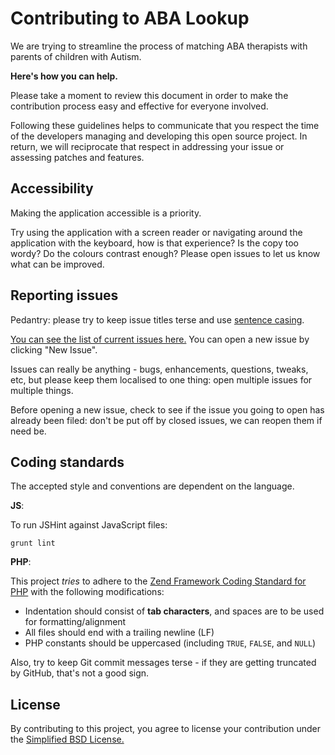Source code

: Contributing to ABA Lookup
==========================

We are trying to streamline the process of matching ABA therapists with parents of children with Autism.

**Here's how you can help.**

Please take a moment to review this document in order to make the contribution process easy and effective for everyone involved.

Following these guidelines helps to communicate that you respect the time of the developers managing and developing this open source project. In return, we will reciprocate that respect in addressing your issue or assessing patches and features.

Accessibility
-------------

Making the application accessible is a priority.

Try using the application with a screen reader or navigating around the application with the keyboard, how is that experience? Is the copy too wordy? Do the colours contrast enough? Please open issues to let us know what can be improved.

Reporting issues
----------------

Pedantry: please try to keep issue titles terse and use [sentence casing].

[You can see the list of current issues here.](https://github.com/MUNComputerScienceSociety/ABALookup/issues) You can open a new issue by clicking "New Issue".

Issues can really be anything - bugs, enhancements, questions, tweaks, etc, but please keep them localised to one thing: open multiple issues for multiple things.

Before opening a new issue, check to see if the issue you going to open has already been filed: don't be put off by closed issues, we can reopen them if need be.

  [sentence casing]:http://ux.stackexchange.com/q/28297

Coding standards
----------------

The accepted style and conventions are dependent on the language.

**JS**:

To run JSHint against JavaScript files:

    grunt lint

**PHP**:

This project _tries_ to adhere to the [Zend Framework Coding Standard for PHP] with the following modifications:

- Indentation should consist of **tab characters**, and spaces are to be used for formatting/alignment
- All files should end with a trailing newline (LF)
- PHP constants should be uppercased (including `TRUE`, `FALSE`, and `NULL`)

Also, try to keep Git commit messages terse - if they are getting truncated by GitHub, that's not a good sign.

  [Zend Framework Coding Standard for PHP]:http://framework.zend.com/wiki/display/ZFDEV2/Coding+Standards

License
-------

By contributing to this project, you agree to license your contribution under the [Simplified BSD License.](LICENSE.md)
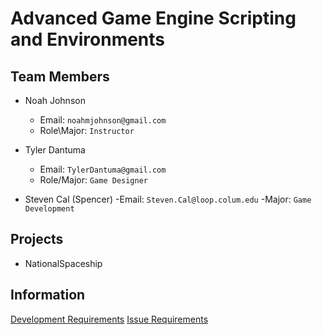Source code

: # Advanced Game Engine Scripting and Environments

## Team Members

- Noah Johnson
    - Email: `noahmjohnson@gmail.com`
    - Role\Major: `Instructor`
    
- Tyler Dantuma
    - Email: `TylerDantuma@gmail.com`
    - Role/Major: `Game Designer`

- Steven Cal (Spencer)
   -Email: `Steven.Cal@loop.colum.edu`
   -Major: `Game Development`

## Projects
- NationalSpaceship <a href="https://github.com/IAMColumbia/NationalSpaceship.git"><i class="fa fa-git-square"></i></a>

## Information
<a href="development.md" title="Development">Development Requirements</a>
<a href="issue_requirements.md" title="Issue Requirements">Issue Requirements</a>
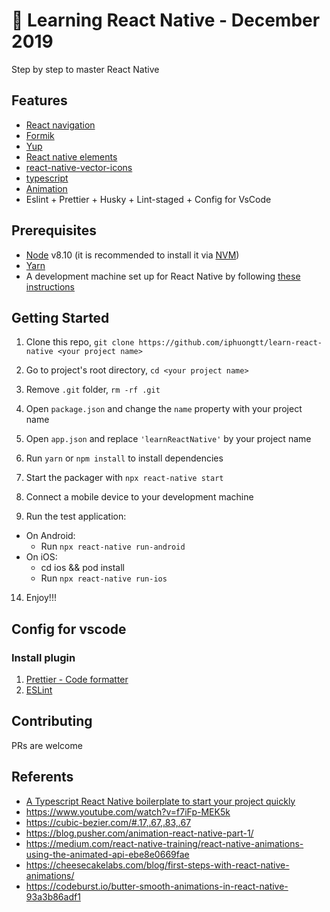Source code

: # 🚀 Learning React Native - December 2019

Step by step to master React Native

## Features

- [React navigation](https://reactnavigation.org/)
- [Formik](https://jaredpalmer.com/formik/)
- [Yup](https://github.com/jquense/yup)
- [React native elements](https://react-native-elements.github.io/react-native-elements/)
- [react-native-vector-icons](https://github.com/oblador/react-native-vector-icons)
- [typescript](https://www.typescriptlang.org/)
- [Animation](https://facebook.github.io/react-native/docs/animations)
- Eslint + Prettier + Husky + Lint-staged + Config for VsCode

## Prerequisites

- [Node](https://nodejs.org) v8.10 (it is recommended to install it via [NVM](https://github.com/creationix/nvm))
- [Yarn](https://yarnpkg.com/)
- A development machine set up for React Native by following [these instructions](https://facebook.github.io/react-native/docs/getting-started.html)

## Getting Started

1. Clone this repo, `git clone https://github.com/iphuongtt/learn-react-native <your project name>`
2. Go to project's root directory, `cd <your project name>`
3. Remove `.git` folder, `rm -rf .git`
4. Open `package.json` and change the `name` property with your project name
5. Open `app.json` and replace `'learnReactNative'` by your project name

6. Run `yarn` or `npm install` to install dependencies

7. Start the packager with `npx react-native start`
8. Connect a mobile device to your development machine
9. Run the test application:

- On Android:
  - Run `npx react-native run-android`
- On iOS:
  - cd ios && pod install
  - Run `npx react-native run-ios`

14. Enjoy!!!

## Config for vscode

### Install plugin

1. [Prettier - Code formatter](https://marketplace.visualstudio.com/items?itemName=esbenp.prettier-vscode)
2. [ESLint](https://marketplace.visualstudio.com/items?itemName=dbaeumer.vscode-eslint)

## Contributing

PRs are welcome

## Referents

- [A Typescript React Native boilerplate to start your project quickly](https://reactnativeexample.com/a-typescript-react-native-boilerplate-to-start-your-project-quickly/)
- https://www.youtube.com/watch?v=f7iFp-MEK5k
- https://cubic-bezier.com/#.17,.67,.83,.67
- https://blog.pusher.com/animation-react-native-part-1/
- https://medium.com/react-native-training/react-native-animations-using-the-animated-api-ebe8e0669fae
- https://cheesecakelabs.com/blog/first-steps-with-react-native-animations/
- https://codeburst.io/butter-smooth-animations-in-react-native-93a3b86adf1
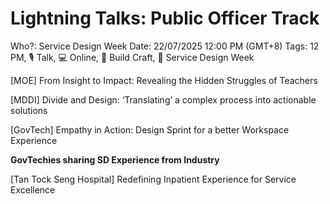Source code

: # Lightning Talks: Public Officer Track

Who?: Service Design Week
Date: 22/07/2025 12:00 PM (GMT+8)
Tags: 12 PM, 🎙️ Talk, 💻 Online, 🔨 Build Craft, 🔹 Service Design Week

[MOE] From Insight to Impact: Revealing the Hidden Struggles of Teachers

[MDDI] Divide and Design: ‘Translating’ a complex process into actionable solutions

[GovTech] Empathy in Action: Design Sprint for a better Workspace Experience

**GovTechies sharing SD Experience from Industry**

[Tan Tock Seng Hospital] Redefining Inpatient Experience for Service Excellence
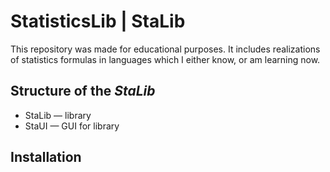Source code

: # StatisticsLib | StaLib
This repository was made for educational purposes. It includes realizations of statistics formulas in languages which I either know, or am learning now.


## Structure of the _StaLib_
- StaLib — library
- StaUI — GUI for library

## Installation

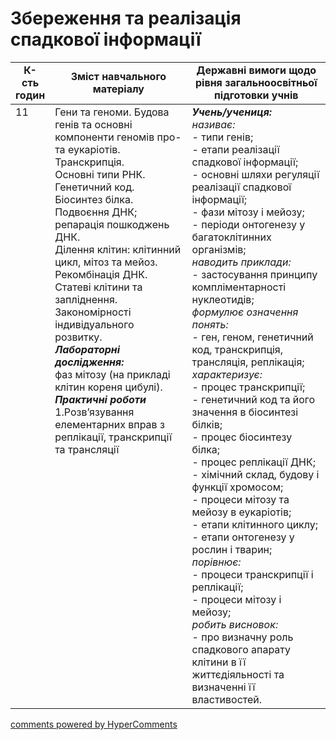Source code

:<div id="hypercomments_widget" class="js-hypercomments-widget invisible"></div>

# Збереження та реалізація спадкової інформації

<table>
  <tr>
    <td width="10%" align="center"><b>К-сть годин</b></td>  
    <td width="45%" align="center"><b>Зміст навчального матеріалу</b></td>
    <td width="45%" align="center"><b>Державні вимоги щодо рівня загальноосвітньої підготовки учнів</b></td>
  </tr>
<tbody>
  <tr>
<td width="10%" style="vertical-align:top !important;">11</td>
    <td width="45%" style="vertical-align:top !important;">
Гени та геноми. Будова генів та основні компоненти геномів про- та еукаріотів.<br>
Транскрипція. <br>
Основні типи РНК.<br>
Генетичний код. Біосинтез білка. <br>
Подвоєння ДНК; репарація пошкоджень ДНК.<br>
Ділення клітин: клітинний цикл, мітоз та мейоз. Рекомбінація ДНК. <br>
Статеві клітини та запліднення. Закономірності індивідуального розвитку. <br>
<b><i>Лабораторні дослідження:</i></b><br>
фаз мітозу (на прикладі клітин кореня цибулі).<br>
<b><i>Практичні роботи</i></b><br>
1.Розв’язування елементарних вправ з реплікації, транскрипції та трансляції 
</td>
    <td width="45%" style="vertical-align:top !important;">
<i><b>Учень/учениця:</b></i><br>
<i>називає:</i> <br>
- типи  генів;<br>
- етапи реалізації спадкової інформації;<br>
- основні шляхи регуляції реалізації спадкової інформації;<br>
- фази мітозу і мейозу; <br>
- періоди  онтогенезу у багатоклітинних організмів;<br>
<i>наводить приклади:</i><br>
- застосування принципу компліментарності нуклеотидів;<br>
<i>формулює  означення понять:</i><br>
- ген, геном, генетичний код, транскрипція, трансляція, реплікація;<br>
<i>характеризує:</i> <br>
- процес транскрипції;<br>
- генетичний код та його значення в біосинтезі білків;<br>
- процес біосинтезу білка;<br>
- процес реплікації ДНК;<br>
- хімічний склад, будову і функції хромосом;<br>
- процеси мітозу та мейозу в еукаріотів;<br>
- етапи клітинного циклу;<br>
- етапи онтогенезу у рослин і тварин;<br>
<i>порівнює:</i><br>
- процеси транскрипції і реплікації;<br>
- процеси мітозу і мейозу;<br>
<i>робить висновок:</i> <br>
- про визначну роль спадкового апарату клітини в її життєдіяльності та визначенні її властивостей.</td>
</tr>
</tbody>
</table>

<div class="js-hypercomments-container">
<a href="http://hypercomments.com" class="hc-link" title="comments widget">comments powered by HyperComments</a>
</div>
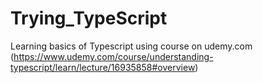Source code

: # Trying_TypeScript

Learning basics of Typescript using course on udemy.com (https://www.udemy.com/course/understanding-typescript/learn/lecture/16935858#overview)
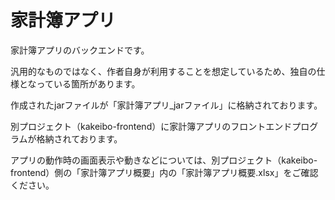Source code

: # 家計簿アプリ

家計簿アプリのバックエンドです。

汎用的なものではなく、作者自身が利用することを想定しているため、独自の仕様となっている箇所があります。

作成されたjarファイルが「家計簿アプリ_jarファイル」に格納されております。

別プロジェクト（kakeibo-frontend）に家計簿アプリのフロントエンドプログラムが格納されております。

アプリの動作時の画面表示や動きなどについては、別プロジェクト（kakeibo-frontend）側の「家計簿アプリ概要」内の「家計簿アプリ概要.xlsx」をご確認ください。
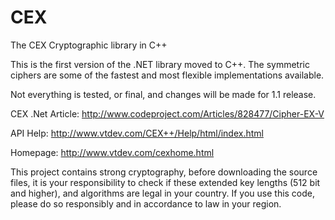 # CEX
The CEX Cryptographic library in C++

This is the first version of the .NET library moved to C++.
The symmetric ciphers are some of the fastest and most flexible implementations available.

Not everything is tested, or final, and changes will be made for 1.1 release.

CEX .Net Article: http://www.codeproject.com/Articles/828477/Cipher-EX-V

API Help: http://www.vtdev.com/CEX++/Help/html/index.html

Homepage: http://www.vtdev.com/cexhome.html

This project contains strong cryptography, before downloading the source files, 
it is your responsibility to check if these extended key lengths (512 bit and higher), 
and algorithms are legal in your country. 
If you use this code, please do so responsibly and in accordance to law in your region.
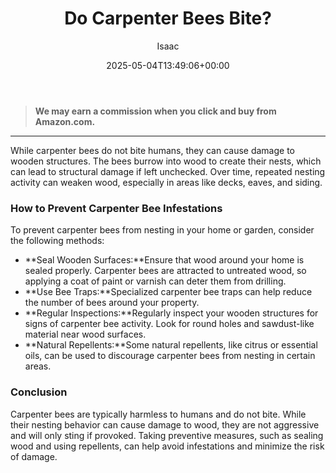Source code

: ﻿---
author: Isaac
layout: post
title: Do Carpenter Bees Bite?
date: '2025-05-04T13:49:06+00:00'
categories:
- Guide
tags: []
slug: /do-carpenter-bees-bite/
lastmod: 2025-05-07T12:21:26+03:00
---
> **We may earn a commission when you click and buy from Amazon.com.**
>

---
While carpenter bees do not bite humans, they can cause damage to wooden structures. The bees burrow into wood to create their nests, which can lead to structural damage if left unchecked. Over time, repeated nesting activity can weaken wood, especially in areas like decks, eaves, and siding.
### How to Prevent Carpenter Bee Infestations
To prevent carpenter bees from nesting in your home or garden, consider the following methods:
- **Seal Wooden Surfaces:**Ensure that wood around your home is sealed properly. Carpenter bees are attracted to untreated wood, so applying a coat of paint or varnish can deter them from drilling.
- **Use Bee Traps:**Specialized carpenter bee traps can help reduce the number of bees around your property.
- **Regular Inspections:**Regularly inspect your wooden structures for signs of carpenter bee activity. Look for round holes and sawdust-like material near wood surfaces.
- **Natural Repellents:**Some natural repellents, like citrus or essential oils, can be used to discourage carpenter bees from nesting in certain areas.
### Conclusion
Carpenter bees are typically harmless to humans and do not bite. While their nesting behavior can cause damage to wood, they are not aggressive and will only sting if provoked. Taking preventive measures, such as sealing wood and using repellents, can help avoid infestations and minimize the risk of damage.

[Required action]
The answer should be only the number of lines in the data that include "Requirements".

[Response area]
2